Rottweilers have a higher risk of developing osteosarcoma, or bone cancer. This can spread quickly and is hard to treat. Rottweilers can also be at risk for other cancers like lymphoma, which affects the immune system. It can impact different parts of the immune system present throughout the entire body like lymph nodes, the spleen, bone marrow, and intestines.


Another common Rottweiler health problem is allergies. Symptoms can show up as chronic itchiness and skin irritations, or chronic stomach problems.

Eye problems 

Rotties are more likely to develop certain eye conditions like multi-ocular defects, multifocal retinal dysplasia, and persistent pupillary membrane. They can also develop entropion, a condition where the eyelid rolls inward. This can cause irritation where their eyelashes and fur rub the eye, and can damage the eye if it’s not treated.
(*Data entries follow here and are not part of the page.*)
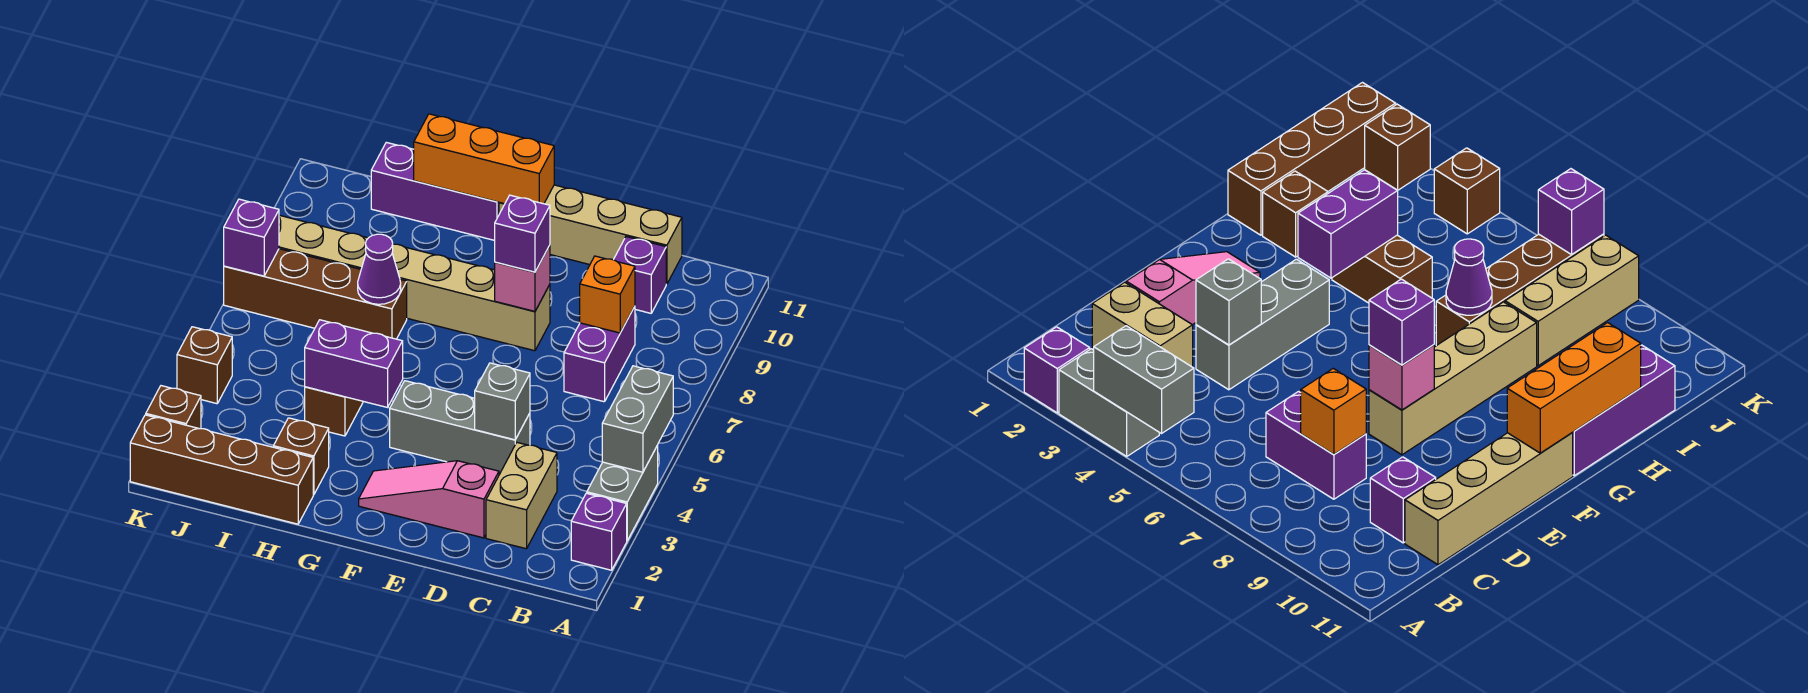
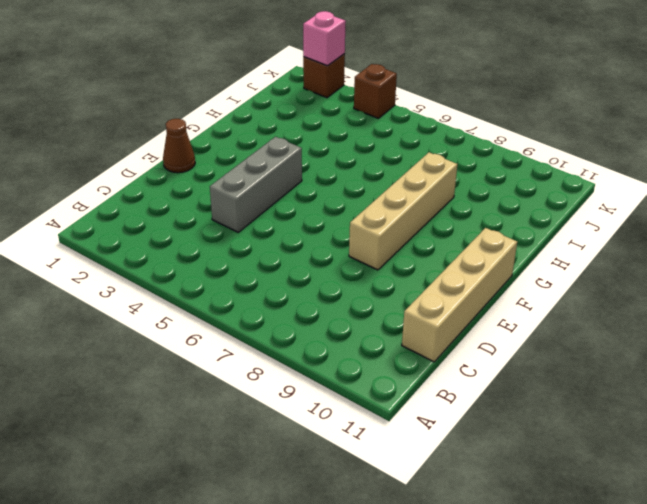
brown 1x1 cone [163,119,195,173] -> none
pink 1x1 brick [303,11,346,66] -> pink 1x1 brick moved to [495,245,550,311]
none -> purple 1x1 brick [571,493,627,570]
none -> grey 1x2 brick [587,446,658,540]
none -> tan 1x2 brick [486,443,557,549]

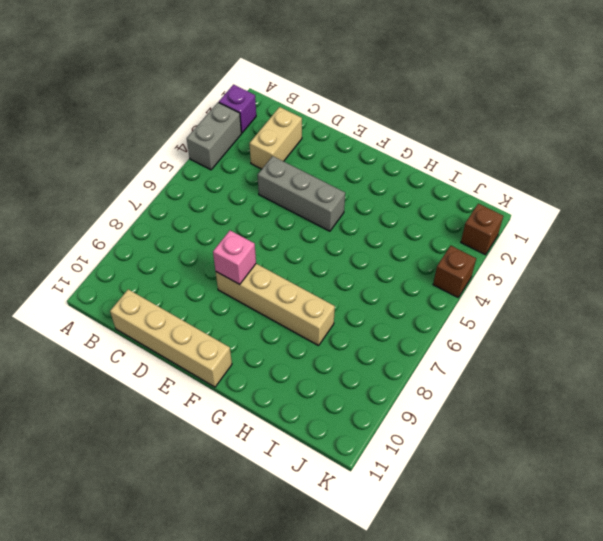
none -> purple 1x2 brick [564,306,635,402]
none -> purple 1x1 brick [614,237,666,313]
none -> pink 1x3 slope [359,461,499,538]

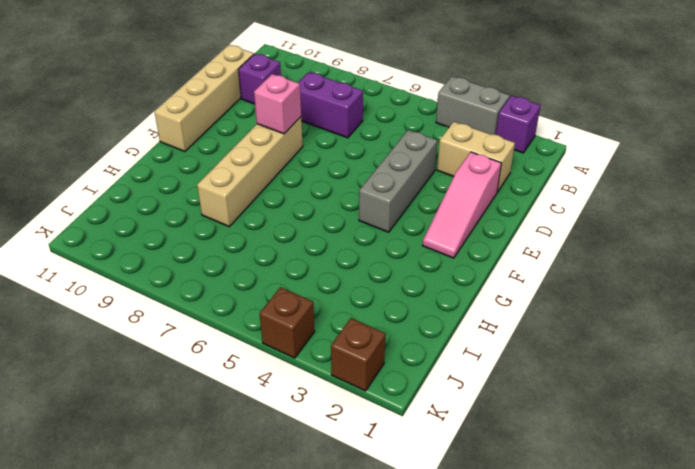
none -> purple 1x3 brick [371,142,499,240]
none -> brown 1x4 brick [130,415,313,524]
none -> brown 1x1 brick [273,418,329,495]

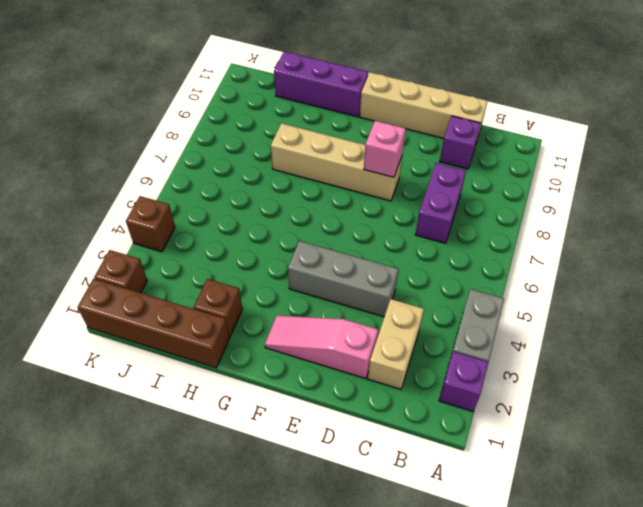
none -> brown 1x2 brick [305,387,363,436]
none -> brown 1x4 brick [224,249,407,339]
none -> tan 1x3 brick [279,215,368,269]

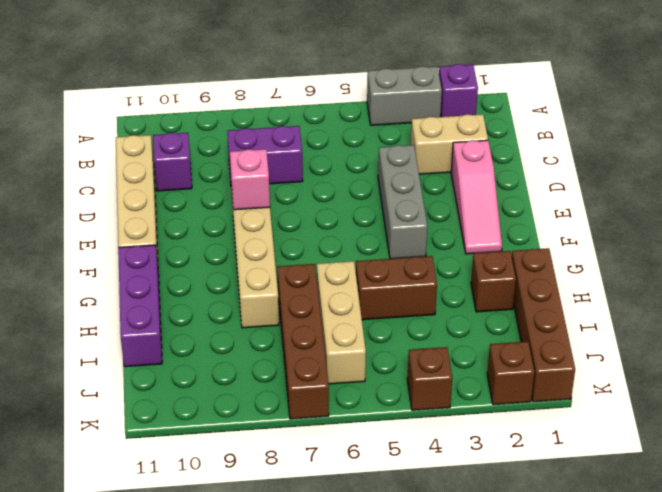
tan 1x3 brick [317,261,366,384] -> tan 1x3 brick moved to [279,215,368,269]
none -> grey 1x2 brick [602,366,673,472]
none -> orange 1x1 brick [580,256,635,333]
none -> grey 1x1 brick [475,363,530,440]

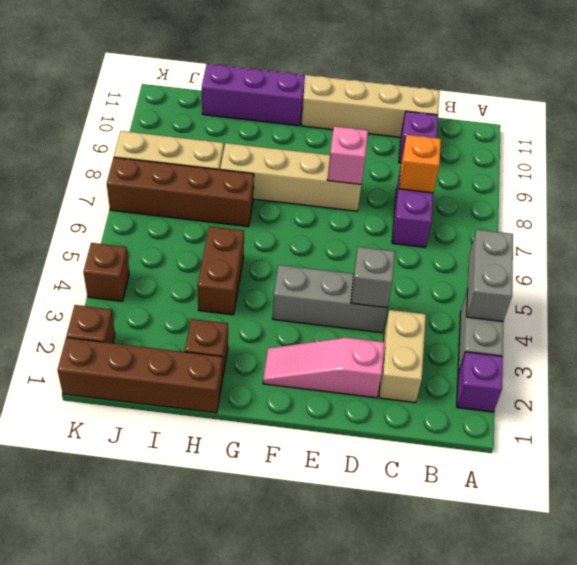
none -> orange 1x3 brick [414,114,554,204]
none -> purple 1x2 brick [305,320,403,407]
none -> purple 1x1 cone [358,234,401,304]

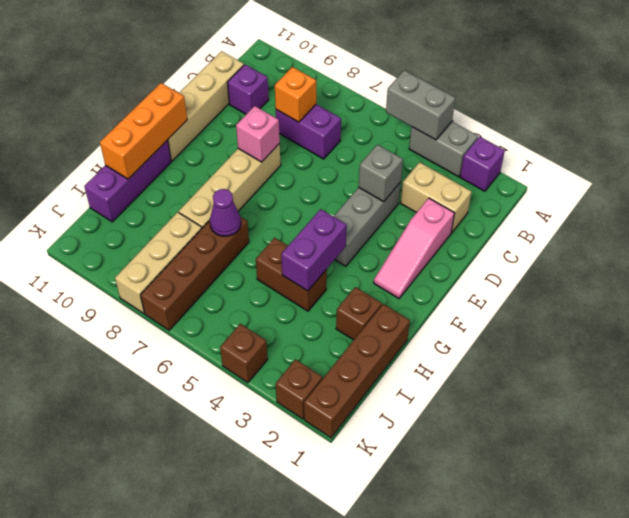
none -> purple 1x1 brick [224,199,279,276]
none -> purple 1x1 brick [495,195,550,272]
Frequently asked questions about Rottweilers

Are Rottweilers dangerous or aggressive?

Rottweilers are not inherently dangerous or aggressive. They have a reputation for protectiveness because of their loyal nature, and it's important to remember they were bred to be guardians. But with proper training and socialisation, they can be well-behaved and loving pets just like any other dog.

Are Rottweilers good family dogs?

Rottweilers can make great family dogs when properly socialised. They’re loyal and protective, which makes them great companions. Kids should be supervised around any dog, but especially big and strong breeds like Rottweilers.

Do Rottweilers shed?

Yes, Rottweilers shed, but not as much as some other breeds. They shed a little throughout the year, but shed more when they change from their summer and winter coats. Regular brushing helps reduce shedding and keep their coat healthy.

How long do Rottweilers live?

The average Rottweiler lifespan is 9 to 10 years. This is sadly because big dogs tend to live shorter lives than small breeds. But if they’re looked after well with a healthy diet, and regular visits to the vet, they can live longer.

Are Rottweilers banned in the UK?

Nope, Rottweilers are not banned in the UK under the 1991 Dangerous Dogs Act (DDA).